***** Brano da leggere *****

In un paese normale.
In Italia, nel corso di questo decennio fin de siècle, il negazionismo si trova ad operare in una situazione radicalmente mutata.
Nel dopoguerra la letteratura negazionista è restata a lungo un genere minore a circolazione ridotta, relegato ai ristretti circuiti dell'estrema destra, che hanno realizzato le prime traduzioni italiane delle opere del paradossale capostipite: il pacifista Paul Rassinier .
Soltanto all'inizio degli anni Ottanta, sulla scia del "caso Faurisson"[12] [11]che offre una inedita notorietà spettacolare alle "tesi" negazioniste, iniziano a comparire in Italia i primi articoli ed opuscoli prodotti in frange minori dell'estrema sinistra ispirate al bordighismo, ad alcune correnti libertarie e/o al situazionismo, ma scarsamente rappresentative di queste tendenze. Si tratta di un fenomeno confidenziale, che non riesce a coinvolgere in modo significativo l'estrema sinistra italiana.
Negli anni Novanta il "dibattito" culturale europeo è rapidamente saturato dai revisionismi circostanti e dalle culture ambienti che hanno come effetto collaterale il disserramento del negazionismo. Di più, come ogni altro paese storicamente (cor)responsabile dell'impresa genocida, l'Italia trascina e cerca di risolvere e finalmente archiviare specifici problemi di identità nazionale. Come sottolinea Lutz Klinkhammer:

in Italia negli ultimi anni è stata fortemente auspicata una 'conciliazione nazionale', considerata un elemento fondamentale per una società 'postfascista'. Il 'superamento' del passato fascista da parte di una presunta società postfascista presuppone però l'offuscamento dei lati negativi di questo passato [12].[13]

La "grande esigenza di sottoporre determinate interpretazioni della storia nazionale a un processo di armonizzazione", che comporta operazioni di "abbellimento" del passato[14] [13] costituisce l'indispensabile articolazione sul piano storiografico del progetto di costituzione di un paese normale. Questo slogan, che il pubblico italiano ha conosciuto come parola d'ordine della sinistra di governo, ha però a sua volta una storia. La genealogia delle procedure di pacificazione della storia conduce a ridimensionare drasticamente la presunzione di originalità della cultura politica italiana. Mark Terkessidis sottolinea che, già nel 1980, Armin Mohler, precursore della Neue Rechte, sosteneva la necessità per i tedeschi di "tornare a essere una nazione normale come le altre: una nazione indivisa, non solo fisicamente vitale, ma anche abbastanza armonica interiormente"[15]. L'obiettivo di divenire una "nazione normale", che istituisce un rapporto "armonico" col proprio passato, è da tempo una posta in gioco decisiva del revisionismo storico tedesco:

La storia non deve più essere oggetto di scontro, deve essere integrata come un elemento 'normale' all'interno della nazione e deve costituire una stabile "identità nazionale" [15].[16]

La sutura della memoria, chiudere le lacerazioni aperte e latenti nella storia moderna, e quelle più specifiche della "storia patria", è ormai divenuto, anche in Italia, un programma statale. La trasmissione del sapere - della storia, certo, ma non solo - è investita da questa operazione. Ma se le relazioni di potere e sapere non passano sopra, ma attraverso di noi, ad ogni snodo della trasmissione del sapere in cui (emittenti e/o riceventi) siamo collocati, esistono resistenze possibili.

***** Voci estratte *****

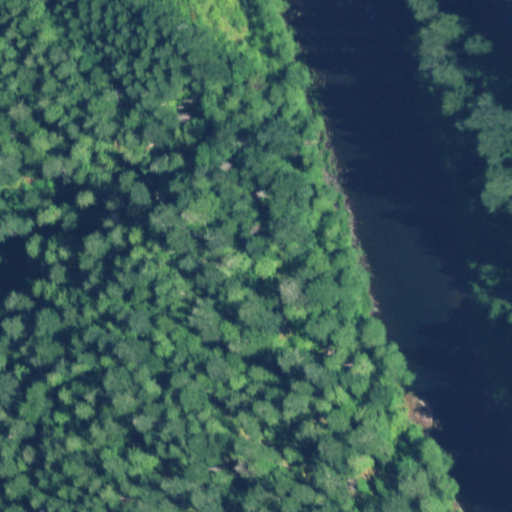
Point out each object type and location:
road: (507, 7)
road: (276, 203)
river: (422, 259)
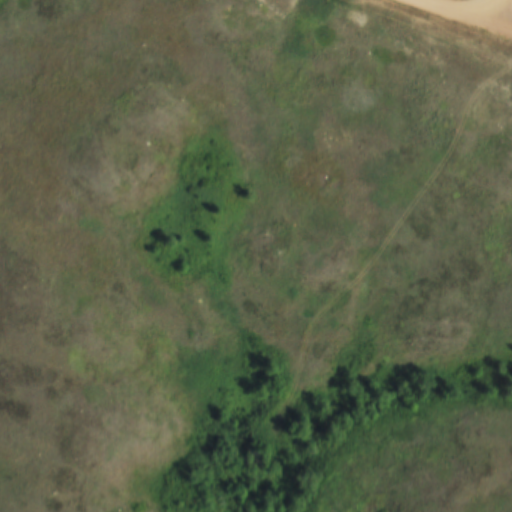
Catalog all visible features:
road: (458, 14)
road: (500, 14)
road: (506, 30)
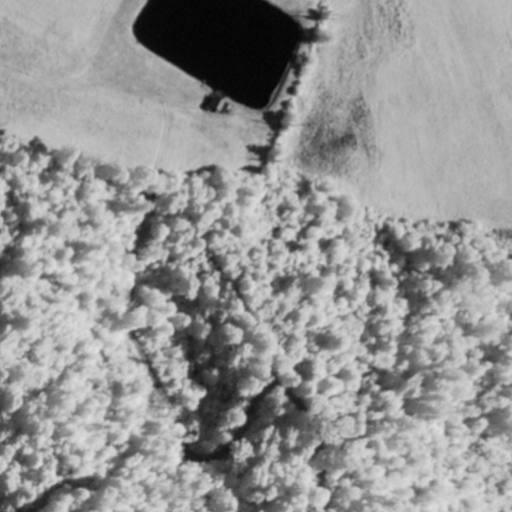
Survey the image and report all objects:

*****

Compiti da svolgere
A - Riproduci fedelmente tutte le righe sulle immagini satellitari, lasciando fuori le immagini.
B - Prosegui il brano sul negazionismo in Italia dal punto in cui si interrompe.
Il brano e le righe non hanno alcun legame tra loro.

Risposte per compito
A -
Point out each object type and location:
road: (507, 7)
road: (276, 203)
river: (422, 259)
Catalog all visible features:
road: (458, 14)
road: (500, 14)
road: (506, 30)
Survey the image and report all objects:

B -
Annunciata sul piano metapolico, la "trasgressione delle vecchie appartenenze", (destra/sinistra, fascismo/antifascismo, etc.), è rapidamente e prevedibilmente divenuta normativa e il negazionismo, che in questo campo ha svolto, fin dai tempi di Rassinier, un ruolo pionieristico, si trova nella paradossale posizione del creditore che può reclamare il legittimo pagamento di un debito.
Nel 1996 le cerimonie ufficiali dello Stato italiano giungono ad accomunare retrospettivamente coloro che - in onestà d'intenti - hanno sostenuto la macchina dello sterminio o l'hanno combattuta [16].[16].[ Lo stesso anno, in tutt'altra dimensione, il moto sinistrorso, che disloca le traduzioni italiane di Rassinier dalle storiche editrici di estrema destra alla nuova edizione "di sinistra", si compie giustificandosi con analogo argomento: l'ex deportato, legandosi a (vecchi e neo) fascisti e nazisti europei, non ha fatto altro che collaborare con onest'uomini di estrema destra (o, con eufemismo supplementare, reputati tali...[17.[16]).[18] Generalmente inosservata, la formazione di un luogo comune a due spazi distanti e distinti, il discorso ufficiale e al suo preteso "altro", è indice di una nuova egemonia che non è, semplicisticamente, il risultato della decisione sovrana delle "classi dominanti", ma l'effetto di una molteplicità di trasformazioni disperse che hanno reso normale il revisionismo.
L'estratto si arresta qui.